Pollution: WA Federal Court Holds That PRP Is the “Functional Equivalent” to a “Suit”: Duty to defend triggered.

A Washington federal district court, applying Washington law, held that The Travelers Indemnity Company and Travelers Casualty & Surety Company, f/k/a The Aetna Casualty and Surety Company (collectively, “Travelers”) and other insurers breached their duty to defend King County for enforcement actions arising out of the environmental pollution of two Washington Superfund sites.  The court held that being named a “potentially responsible party” (“PRP”) by the United States Environmental Protection Agency (“EPA”) constitutes a “suit” under general liability policies and, therefore, the insurers had a duty to defend King County in the EPA proceedings.

King County was designated as a PRP by the EPA and as a “potentially liable party” (“PLP”) by the Washington Department of Ecology (“DOE”) for contamination of the Lower Duwamish Waterway Superfund site and the Harbor Island Superfund site.   In July 2013, King County tendered the claims to Travelers and its other insurers demanding that they defend King County against the enforcement actions.  The insurers denied coverage.  King County filed suit alleging that the insurers breached their duty to defend the claims and, in doing so, had acted in bad faith.  Both King County and Travelers moved for partial summary judgment regarding the duty to defend.  King County also moved on its bad faith claims against the insurers.

Under Washington law, “the duty to defend is ‘based on the potential for liability,’ and thus summary judgment on the issue may be granted in favor of the insured if there are any facts in the Complaint that ‘could conceivably impose liability upon the insured within the policy’s coverage.’”  According to the insurers, King County did not tender a “suit” that triggered their duty to defend.  King County disagreed and asserted that the claims were “conceivably” covered under the policies and therefore the insurers’ duty to defend was triggered.

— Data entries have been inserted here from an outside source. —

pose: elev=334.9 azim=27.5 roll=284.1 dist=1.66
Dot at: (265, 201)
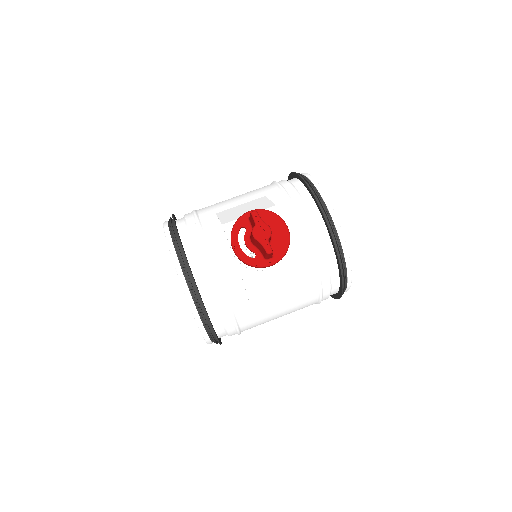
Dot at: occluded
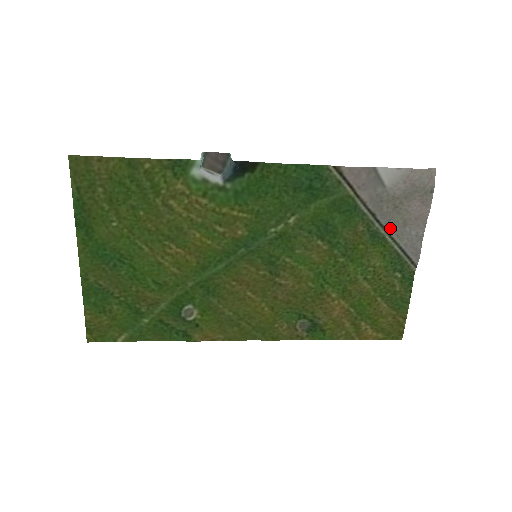
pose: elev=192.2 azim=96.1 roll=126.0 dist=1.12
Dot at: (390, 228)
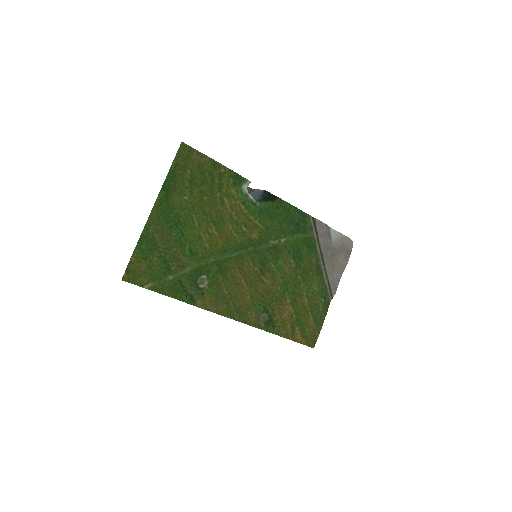
Dot at: (327, 267)
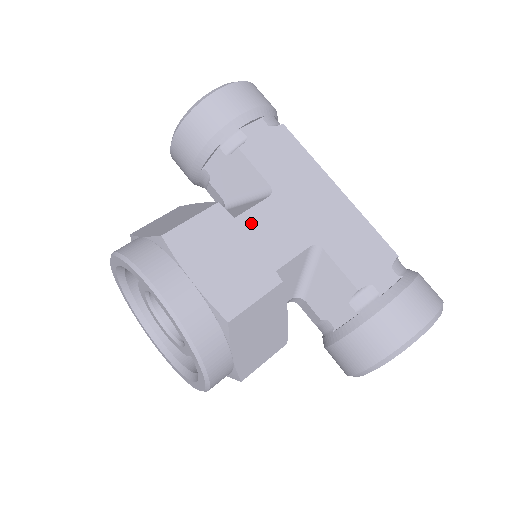
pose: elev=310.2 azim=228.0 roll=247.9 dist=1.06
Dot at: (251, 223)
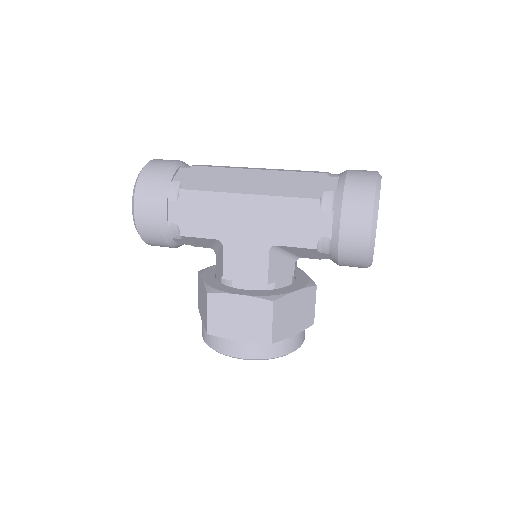
Dot at: (231, 272)
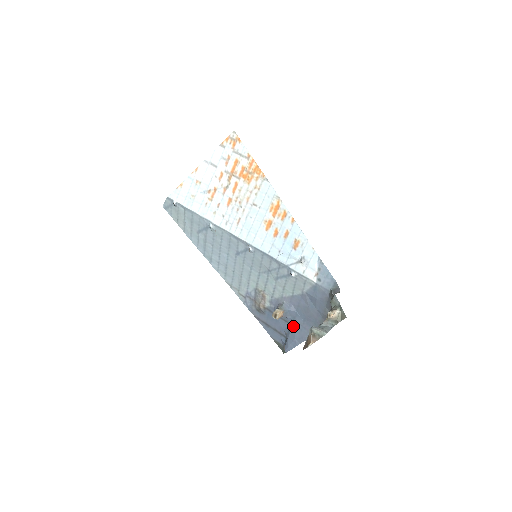
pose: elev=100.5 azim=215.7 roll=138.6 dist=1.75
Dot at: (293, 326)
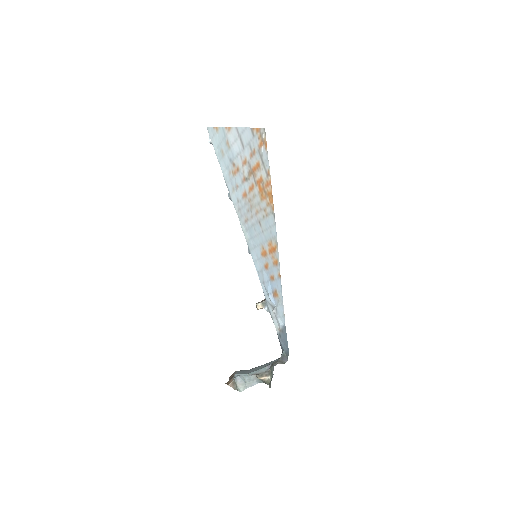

The Travelers’ policies provide, in relevant part, that Travelers will “[d]efend any suit against the Insured alleging such injury, sickness, disease or destruction and seeking damages on account thereof …” The term “suit” is not defined by the policies.   Under Washington law, the term “suit” is ambiguous in the environmental liability context and it may include administrative enforcement acts as long as the agency action is adversarial or coercive in nature.  The court held that the EPA and DOE initiated administrative proceedings were the “functional equivalent to a suit against King County.”  According to the court, both agencies demonstrated the adversarial nature of the claims by designating King County as a strictly-liable PRP and PLP and by actively demanding remedial action of King County:  “Certainly, it is conceivable from the face of the King County’s notice to Travelers and the attached agency correspondence that King County was facing ‘significant civil liability’ with possible ‘devastating financial consequences’ as it would in a typical lawsuit.”

Although the court held that the insurers breached their duty to defend, it found that King County did not meet its burden to demonstrate that the insurers’ denial of coverage was “unreasonable, frivolous, or unfounded.”   Thus, King County’s motion regarding bad faith was denied.   King County v. Travelers Indem. Co., NO. 2:14-cv-01957-BJR (W.D. Wash. Feb. 10, 2017).